2010 ACL Election - Candidate Hwee Tou Ng

Hwee Tou Ng

http://www.comp.nus.edu.sg/~nght/

Department of Computer Science, National University of Singapore

Biography

Dr. Hwee Tou Ng is an Associate Professor of Computer Science at the National University of Singapore (NUS), a Senior Faculty Member at the NUS Graduate School for Integrative Sciences and Engineering, and Director of the Language Mediation Laboratory at the Interactive and Digital Media Institute, NUS. He received a PhD in Computer Science from the University of Texas at Austin, USA in 1992. His research spans multiple areas of natural language processing and information retrieval, including word sense disambiguation, coreference resolution, named entity recognition, etc.

He has published papers in premier journals and conferences including Computational Linguistics, ACM Transactions on Information Systems, ACL, EMNLP, SIGIR, AAAI, and IJCAI. In terms of research impact, Dr. Ng is the 40th most cited author in the ACL Anthology Network in 2009 based on incoming citations, and the second most cited author of all authors based in Asia (excluding self-citations). His papers have more than 3,000 citations as tracked by Google Scholar, and his h-index is 25. He received the Best Paper Award at SIGIR 1997.

Dr. Ng has been active in professional services in his research community. He has been serving as the editor-in-chief of ACM Transactions on Asian Language Information Processing (TALIP) since May 2007, and he is a member of the editorial board of Journal of Artificial Intelligence Research (JAIR) and Natural Language Engineering. He was a member of the editorial board of Computational Linguistics journal in 2004-2006. He is also an elected member of the Executive Committee of the ACL in 2008-2010, and a steering committee member and former secretary of ACL SIGNLL. He was program co-chair of the most important conferences in his field, including EMNLP 2008, ACL 2005, and CoNLL 2004. He has served as an area chair of ACL, EMNLP, and SIGIR conferences and as a session chair and a program committee member of many past conferences including all of the following: ACL, EMNLP, SIGIR, AAAI, and IJCAI.

He currently serves as the Chair of the School Curriculum Committee at the NUS School of Computing. He was program co-chair of the computer science program at the Singapore-MIT Alliance (January 2005 - June 2010).

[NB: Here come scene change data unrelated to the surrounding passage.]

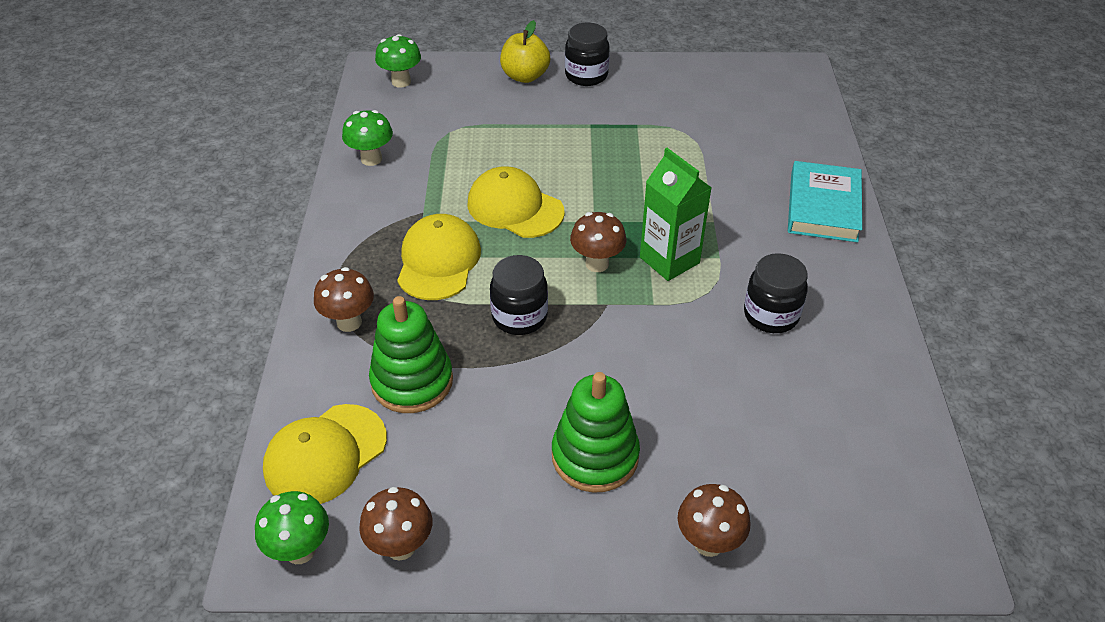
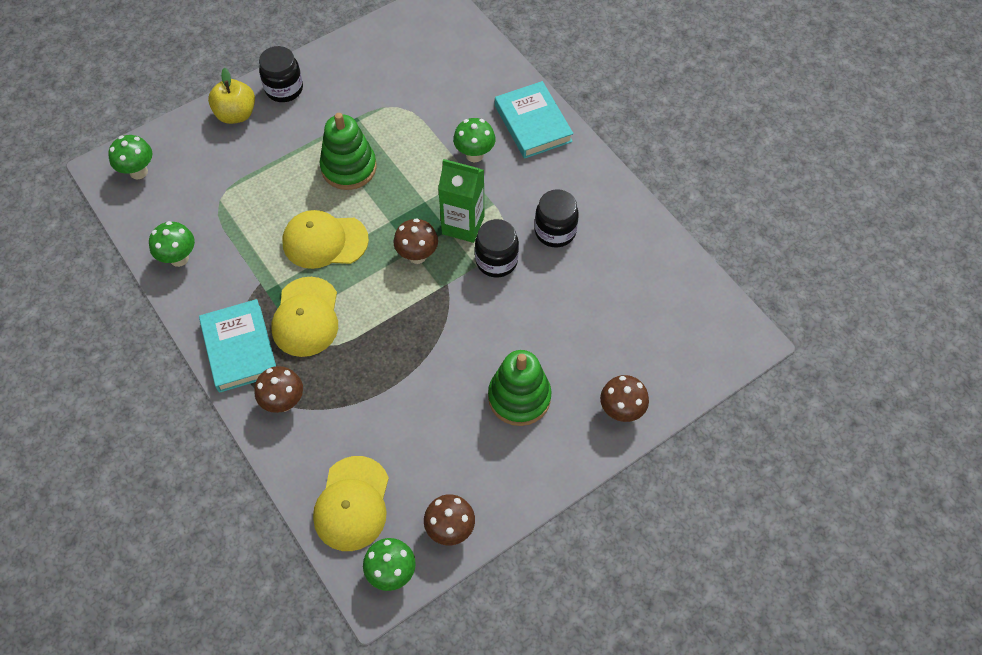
camera: 35 degrees left, 15 degrees up
green stacking toy [369,296,453,413] -> green stacking toy moved to [320,113,377,190]
yellow cap [397,214,481,300] -> yellow cap turned 150 degrees counterclockwise [272,277,338,357]
black jar [490,255,548,335] -> black jar moved to [475,219,519,278]
none -> turquoise book [199,299,276,393]
none -> green mushroom [453,118,495,162]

Prior to joining NUS, he worked at DSO National Laboratories, Singapore, where his last position was Lab Head, Informatics Laboratory, and Principal Member of Technical Staff. In 2007, he received the prestigious Singapore Defence Technology Prize (Team R&D Award). He was a recipient of the IBM Graduate Fellowship (1990-1992) and worked as a summer intern at the IBM T. J. Watson Research Center in 1991.

Statement

I have been an ACL member continuously since 1989, when I was a PhD student at the University of Texas at Austin, USA. Over the years, I have been actively involved in many professional activities at ACL -- as area chair, program co-chair, tutorial chair, and mentoring service co-chair of the ACL conference, and in the special interest groups including as secretary of ACL SIGNLL and in various capacities in SIGLEX, SIGHAN, and SIGDAT. During the last 2-plus years, I have been serving as a member-at-large of the ACL Executive Committee. Having gained valuable experiences serving in these roles, I believe I am prepared to serve in the position of vice-president-elect and eventually president.

The ACL is healthy and thriving as an organization. The number of submitted papers to its annual conference is steadily growing over the years. I would like to contribute to the continued success of ACL. I am currently serving as co-chair of a subcommittee of the ACL Executive Committee, to explore the possibility of publishing ACL conference papers as journal articles. This initiative aims to combine the advantages of both conference papers (fast publication cycle and conference presentation) and journal articles (rigorous two-round reviewing). If elected and with the support of the ACL membership, I would like to work towards an experimental phase where we actually implement the initiative in a trial.

It used to be that one core benefit of being an ACL member was receiving hardcopy of the Computational Linguistics journal. However, since CL journal became an open access journal, this is no longer the case. I would like to look into what benefits we can offer ACL members, so that we can consolidate and grow the membership of ACL. In regions of the world where there is a significant growth potential, we should more actively engage members from these regions and involve them in the activities of ACL. We should also continue to offer student travel awards to encourage student members to attend ACL conferences and bring in new blood to our field.